Thursday, March 11, 2010

Colonial Style

There is no topic of conversation that is off limits in our house. I have always wanted my kids to feel comfortable coming to me with anything. So, whenever they have come to me with a question, I have always answered, age appropriately. The following is an example of the kind of kids you end up with when you parent this way!

It is early evening. The baby and boys have gone to bed. Joe, the girls and I are settling into the living room for our favorite shows. We are switching from National Geographic's, "Doing the Deed Colonial Style," when Sarah's head whips around to face her sister.

"Wait!", she exclaims. "Did they have condoms in colonial times?"

"I don't think so. I seriously doubt it," Tori answers.

Slightly annoyed, Sarah asks, "Well, why not?"

"Because!" Tori retorts, "They aren't going to be all like, walk down to Ye Druggeth Store and buy me thine condoms and Ye Old NuvaRing!"

Tuesday, March 2, 2010

Spare the Rod and Spoil the Child

Spanking, paddling, whipping, smacking, slapping, yanking, beating... I received all of this growing up. And do you know what I learned from it? To fear. To hide. To be quiet and not show my feelings. To avoid being at home. To be angry.
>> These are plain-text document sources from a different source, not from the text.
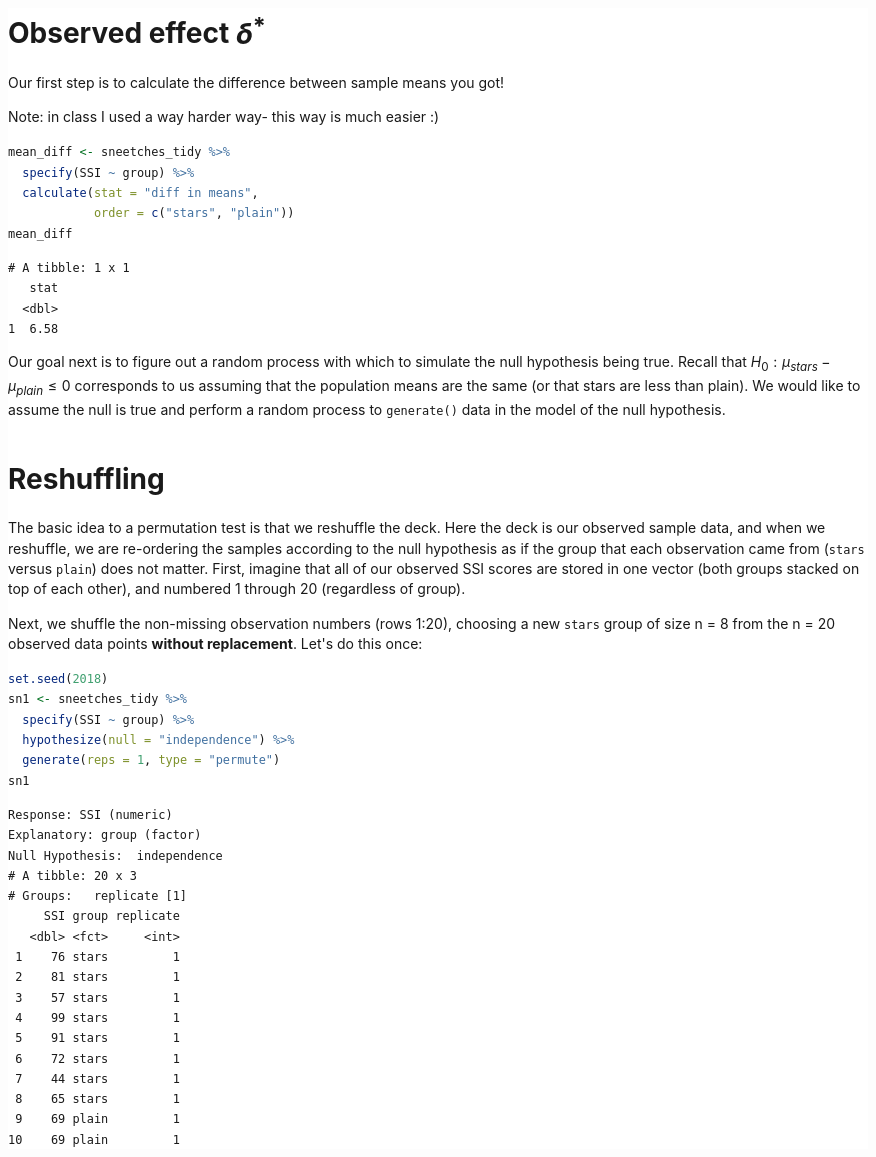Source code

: # Observed effect $\delta^*$

Our first step is to calculate the difference between sample means you got!

Note: in class I used a way harder way- this way is much easier :)


```r
mean_diff <- sneetches_tidy %>% 
  specify(SSI ~ group) %>% 
  calculate(stat = "diff in means", 
            order = c("stars", "plain")) 
mean_diff
```

```
# A tibble: 1 x 1
   stat
  <dbl>
1  6.58
```

Our goal next is to figure out a random process with which to simulate the null hypothesis being true. Recall that $H_0: \mu_{stars} - \mu_{plain} \leq 0$ corresponds to us assuming that the population means are the same (or that stars are less than plain). We would like to assume the null is true and perform a random process to `generate()` data in the model of the null hypothesis.



# Reshuffling

The basic idea to a permutation test is that we reshuffle the deck. Here the deck is our observed sample data, and when we reshuffle, we are re-ordering the samples according to the null hypothesis as if the group that each observation came from (`stars` versus `plain`) does not matter. First, imagine that all of our observed SSI scores are stored in one vector (both groups stacked on top of each other), and numbered 1 through 20 (regardless of group).

Next, we shuffle the non-missing observation numbers (rows 1:20), choosing a new `stars` group of size n = 8 from the n = 20 observed data points **without replacement**. Let's do this once:


```r
set.seed(2018)
sn1 <- sneetches_tidy %>% 
  specify(SSI ~ group) %>% 
  hypothesize(null = "independence") %>% 
  generate(reps = 1, type = "permute")
sn1
```

```
Response: SSI (numeric)
Explanatory: group (factor)
Null Hypothesis:  independence 
# A tibble: 20 x 3
# Groups:   replicate [1]
     SSI group replicate
   <dbl> <fct>     <int>
 1    76 stars         1
 2    81 stars         1
 3    57 stars         1
 4    99 stars         1
 5    91 stars         1
 6    72 stars         1
 7    44 stars         1
 8    65 stars         1
 9    69 plain         1
10    69 plain         1
```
And though I was not a disrespectful child, I did not respect the parent that was inflicting all of this upon my siblings and I.

I don't hate him. And, I do forgive him. It took me a long time to get to that place... Forgiveness... It's a good place to be. The anger, resentment and hurt are gone and I am truly living my life. I arrived there by coming to realize that, this man was once a child himself and someone, probably his own parents did these things to him and he came to learn that this was an acceptable way to discipline a child. After all, his parents and grandparents raised their children this way. It must be right! Add in the fact that he was an alcoholic and you just have a mess...

"How is it then," my sweet man asks, "that you turned out to be the way you are? So gentle, patient, and calm." "How did you come from all of that and not turn out the same way?"

The answer is, I remember.... I remember the physical pain, I remember the bruises and explaining them away. I remember the fear and the shame. I remember hiding it all and keeping it a secret from the world. Most of all, I remember the emotional anguish. That deep, deep sadness and not being able to escape it. And now... I'm a Mom. The greatest gift that can ever be bestowed upon a human being. I'm a Mom!! A parent!! And I NEVER, EVER, want any one of my children to have to feel the pain that I felt growing up. NEVER!!!

And so, I teach them. I lead by example. I treat them with respect and most of the time, they return that respect. I don't hit them, I talk with them. I explain things to them. I take away their privileges. I hold them accountable. And, I love them.... And, do you know what they are learning? To love. To respect. To show compassion and kindness. To be patient and fair. They are learning to be confident and to have self worth. And, they are learning that this is how they deserve to be treated.